The Azizyie Mosque (Moscheea Azizyie) is a mosque located at 2 Independenței Street in Tulcea, Romania, in the Dobruja region.

It was built in 1863, during the reign of Sultan Abdülaziz, to whom it is dedicated and after whom it is named. Among the largest mosques built by the Ottoman Empire in Dobruja, it is made of cut stone 85 cm thick. It has 32 windows, of which 18 are on the upper part, ensuring natural lighting for the interior terrace that surrounds the building on three sides. From the period when the mosque was founded, a Turkish school functioned adjacent to the mosque; dating to 1865, it is now closed.
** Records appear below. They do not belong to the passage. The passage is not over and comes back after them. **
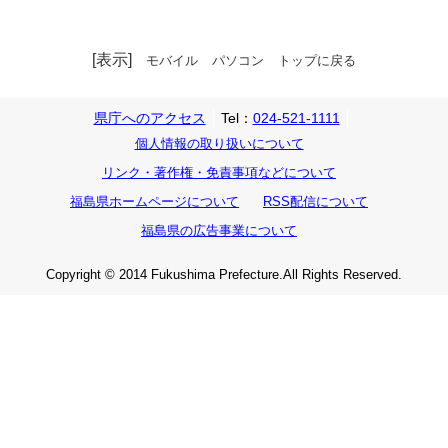
[表示]
モバイル
パソコン
トップに戻る
県庁へのアクセス
Tel：
024-521-1111
個人情報の取り扱いについて
リンク・著作権・免責事項などについて
福島県ホームページについて
RSS配信について
福島県の広告事業について
Copyright © 2014 Fukushima Prefecture.All Rights Reserved.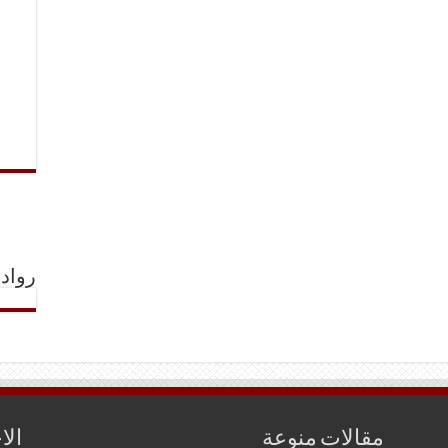
رواد 
مقالات منوعة
الا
The current minaret dates to 1897. By that time, Dobruja was part of the Romanian Old Kingdom, and the minaret was rebuilt using funds supplied by the Religious Affairs and Public Instruction Ministry.

The mosque was indirectly benefited by the raids of the Circassians of Dobruja. Having been settled in the region in 1864 following the Circassian genocide, they would come into conflict with several of the native peoples and carry out raids against them. They would later give part of the profits they made through these raids to the Ottoman authorities, which would spend some of them on the Azizyie Mosque and the modern Tulcea Art Museum. The Dobrujan Circassians were expelled after the signing of the Treaty of San Stefano.

The mosque and the former school are listed as historic monuments by Romania's Ministry of Culture and Religious Affairs.